The application, whose inventors include 21 Google employees including Google.ai leader Jeffrey Dean, notes the “need for systems and methods to assist health care providers to allocate their attention efficiently among the overabundance of information from diverse sources, as well as to provide predictions of future clinical events and highlighting of relevant underlying medical events contributing to these predictions.” The invention “addresses a pressing question facing the physician in the hospital, namely, which patients have the highest need for my attention now, and … what information in the patient’s chart should I attend to.”

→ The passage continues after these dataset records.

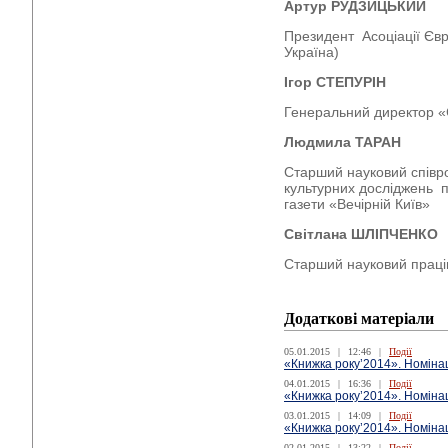
Артур РУДЗИЦЬКИЙ
Президент Асоціації Євр
Україна)
Ігор СТЕПУРІН
Генеральний директор 
Людмила ТАРАН
Старший науковий співро
культурних досліджень п
газети «Вечірній Київ»
Світлана ШЛІПЧЕНКО
Старший науковий праці
Додаткові матеріали
05.01.2015
|
12:46
|
Події
«Книжка року’2014». Номінац
04.01.2015
|
16:36
|
Події
«Книжка року’2014». Номінац
03.01.2015
|
14:09
|
Події
«Книжка року’2014». Номінац
02.01.2015
|
13:22
|
Події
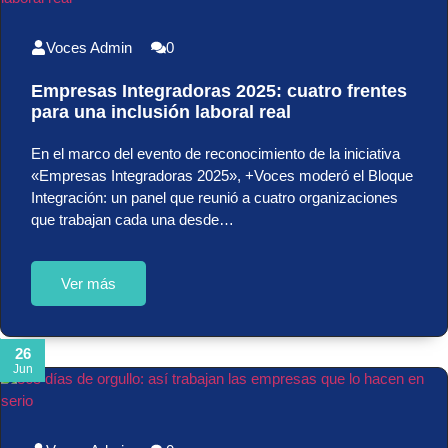
Voces Admin
0
Empresas Integradoras 2025: cuatro frentes
para una inclusión laboral real
En el marco del evento de reconocimiento de la iniciativa
«Empresas Integradoras 2025», +Voces moderó el Bloque
Integración: un panel que reunió a cuatro organizaciones
que trabajan cada una desde…
Ver más
26
Jun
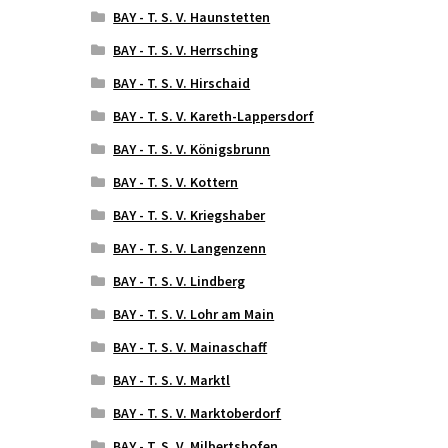
BAY - T. S. V. Haunstetten
BAY - T. S. V. Herrsching
BAY - T. S. V. Hirschaid
BAY - T. S. V. Kareth-Lappersdorf
BAY - T. S. V. Königsbrunn
BAY - T. S. V. Kottern
BAY - T. S. V. Kriegshaber
BAY - T. S. V. Langenzenn
BAY - T. S. V. Lindberg
BAY - T. S. V. Lohr am Main
BAY - T. S. V. Mainaschaff
BAY - T. S. V. Marktl
BAY - T. S. V. Marktoberdorf
BAY - T. S. V. Milbertshofen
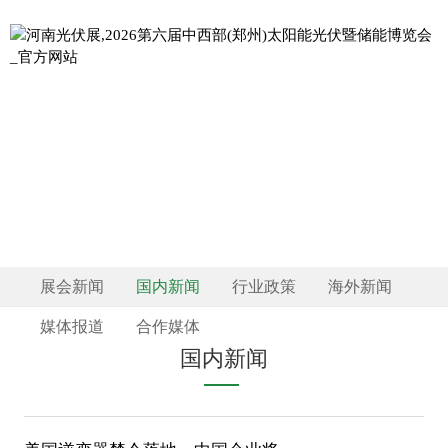
NEWS AND
新闻资讯
INFORMATION
展会新闻
国内新闻
行业政策
海外新闻
媒体报道
合作媒体
国内新闻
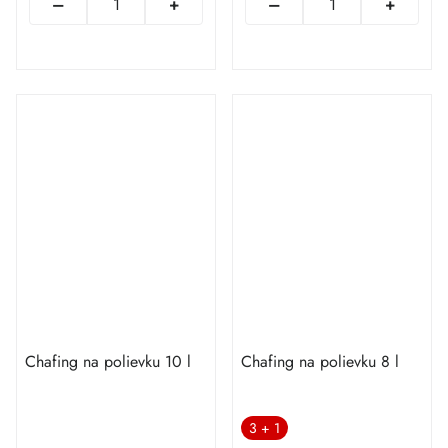
Chafing na polievku 10 l
Chafing na polievku 8 l
3 + 1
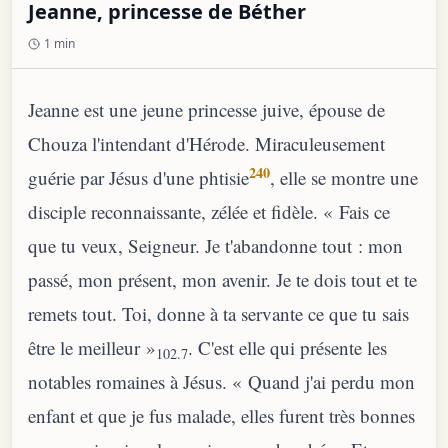
Jeanne, princesse de Béther
1 min
Jeanne est une jeune princesse juive, épouse de
Chouza l'intendant d'Hérode. Miraculeusement
240
guérie par Jésus d'une phtisie
, elle se montre une
disciple reconnaissante, zélée et fidèle. « Fais ce
que tu veux, Seigneur. Je t'abandonne tout : mon
passé, mon présent, mon avenir. Je te dois tout et te
remets tout. Toi, donne à ta servante ce que tu sais
être le meilleur »
. C'est elle qui présente les
102.7
notables romaines à Jésus. « Quand j'ai perdu mon
enfant et que je fus malade, elles furent très bonnes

It includes a hypothetical case of an alcoholic’s withdrawal symptoms being mistaken for septic shock (the computer, natch, would have made the right call).
A Google spokesperson had no comment but pointed to the article Google scientists published with colleagues from Stanford, UCSF and the University of Chicago last May, in which they used FHIR resources to create a data format that enabled them to crank through thousands of records and come up with accurate retrospective outcome predictions.